- [EXCERPTED TEXT]:
━━━━━━━━━━━━━━━━

In May I met a 14yr old boy at an adoption party. He was awesome, but I was holding out for a sibling group. I decided to look into him again recently and just today discovered that he’s been placed with a family. It is always bittersweet to hear about placements of kids you’re interested in – but I’m so glad he has a home now.

I’ve inquired about lots of kids over the past several months. Most of them from the public website. None have panned out yet. The trouble is that the kids on the website are the “hard to place” ones, who’ve been resorted to marketing tactics to find them homes. We don’t get to see files for the majority of the kids in care. We as adoptive parents have to leave our lives in the hands of a social worker – a stranger – and hope that they’re doing everything they can to match us with a child and expand our families.

It’s hard not to feel like you’re just another file sitting on someone’s desk. Usually, you are. I contact my social worker once every couple of weeks to ask questions and make sure we’re making strides in the direction of our end goal. What is that saying… the squeakiest wheel gets the grease.

━━━━━━━━━━━━━━━━

- [STUDY MATERIAL]:

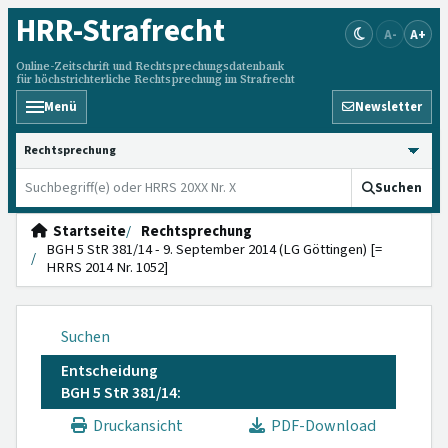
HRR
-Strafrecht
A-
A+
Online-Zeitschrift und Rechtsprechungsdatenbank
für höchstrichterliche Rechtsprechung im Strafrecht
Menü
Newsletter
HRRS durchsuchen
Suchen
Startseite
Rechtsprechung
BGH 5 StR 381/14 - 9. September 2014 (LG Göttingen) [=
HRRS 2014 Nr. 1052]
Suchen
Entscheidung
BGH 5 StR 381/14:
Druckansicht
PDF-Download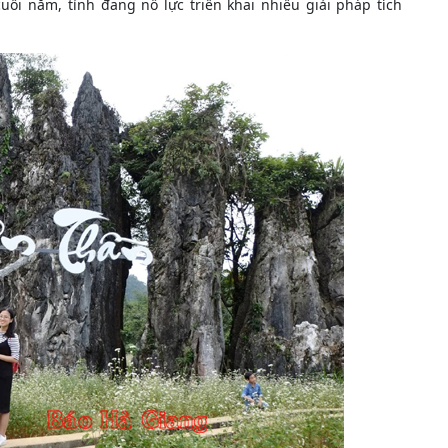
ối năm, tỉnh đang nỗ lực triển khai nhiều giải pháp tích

━━━━━━━━━━━━━━━━

- [EXERCISE GOAL]:
Copy the adoption passage from "It’s hard not" to "gets the grease.", and put "caseworker" wherever "social worker" appears. The data has no connection to the text.

- [RESPONSE TO THIS EXERCISE]:
It’s hard not to feel like you’re just another file sitting on someone’s desk. Usually, you are. I contact my caseworker once every couple of weeks to ask questions and make sure we’re making strides in the direction of our end goal. What is that saying… the squeakiest wheel gets the grease.